And of course we can't forget this:
The revelation that President Bush authorized spying on American citizens without warrants is a late entry to the year's "Biggest Lies" list. Bush says he bypassed the law because of the need for speed. He may believe that, but the facts say otherwise.
The Foreign Intelligence Surveillance Act of 1978 established a special FISA secret court designed to act expeditiously. The executive branch can tap anybody's phone and not even get a warrant until 72 hours after the fact. The FISA court isn't picky; it's only turned down five requests out of 19,000 in its quarter-century existence. Bush publicly and proudly says he will continue to break the law. The Washington Post reported that one FISA court judge has resigned in apparent protest, and the others are asking why we have a secret court when it is ignored.

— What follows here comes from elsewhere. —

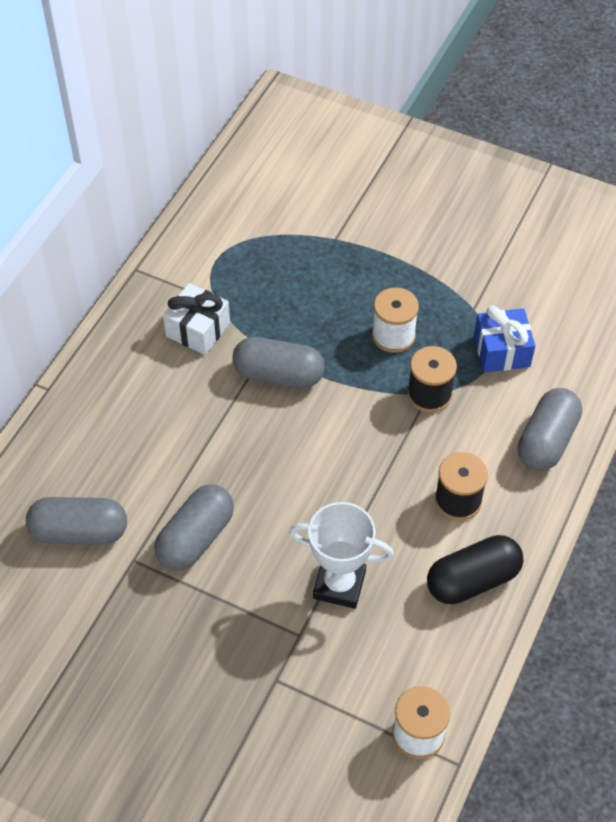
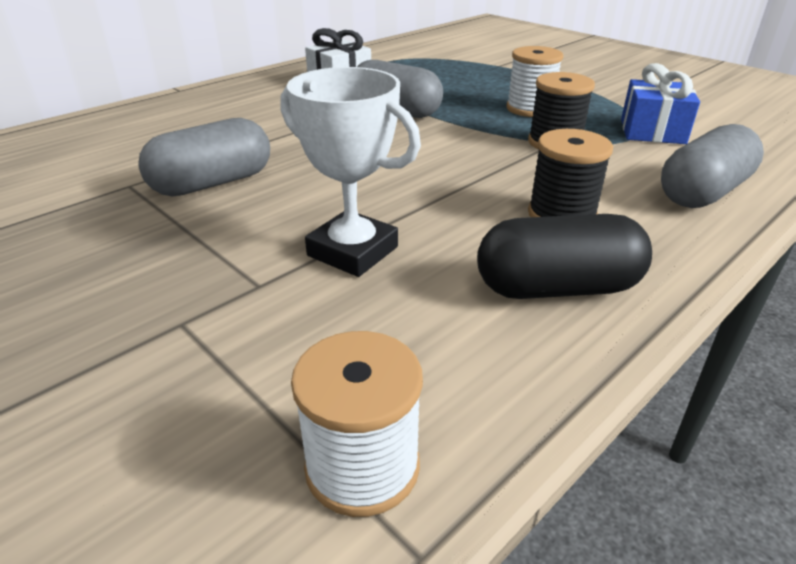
camera: 20 degrees right, 20 degrees down
grey capsule [26,497,127,545] -> none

Bush's explanation is riddled with lies. He says our enemies are watching and threatens The New York Times, which broke the spying story, with legal action. It takes a vivid imagination to believe that Osama bin Laden and his buddies are keeping up with the niceties of FISA courts and would otherwise have no idea their phones might be tapped. Bush says he talks to Congress all the time and that there was plenty of congressional oversight. Not true. The Gang of Eight (leaders of both parties in the House and Senate, plus the chair and ranking members of the Intelligence Committees) were forbidden to take notes or discuss what they were told with colleagues or staff. Democratic Sen. Jay Rockefeller's hand-written letter to Cheney expressed uneasiness about the program. Rockefeller couldn't have its legality evaluated by staff. He couldn't even have the letter typed because of the secrecy. That hardly qualifies as congressional oversight.
And she adds:
The cavalier attitude toward the checks and balance of a democratic society is a pattern with this administration. Bush and Cheney regard Congress and the judiciary as obstacles, not as equal branches of government.
Clift nails this administration on their outright lies, their deception, their abuse of power and their total lack of respect for our laws. The biggest liars in 2005, without doubt, reside in the Whitehouse and Republican controlled congress, and Clift outlines just SOME of the reasons why this administration deserves the biggest liar award for 2005.
Given that Bush has now gone from president to dictator, all in the name of "protecting" our nation, one would hope that every American would read Clift and see exactly what bill of goods they have been sold, a bill that is due and goods that are beyond bad.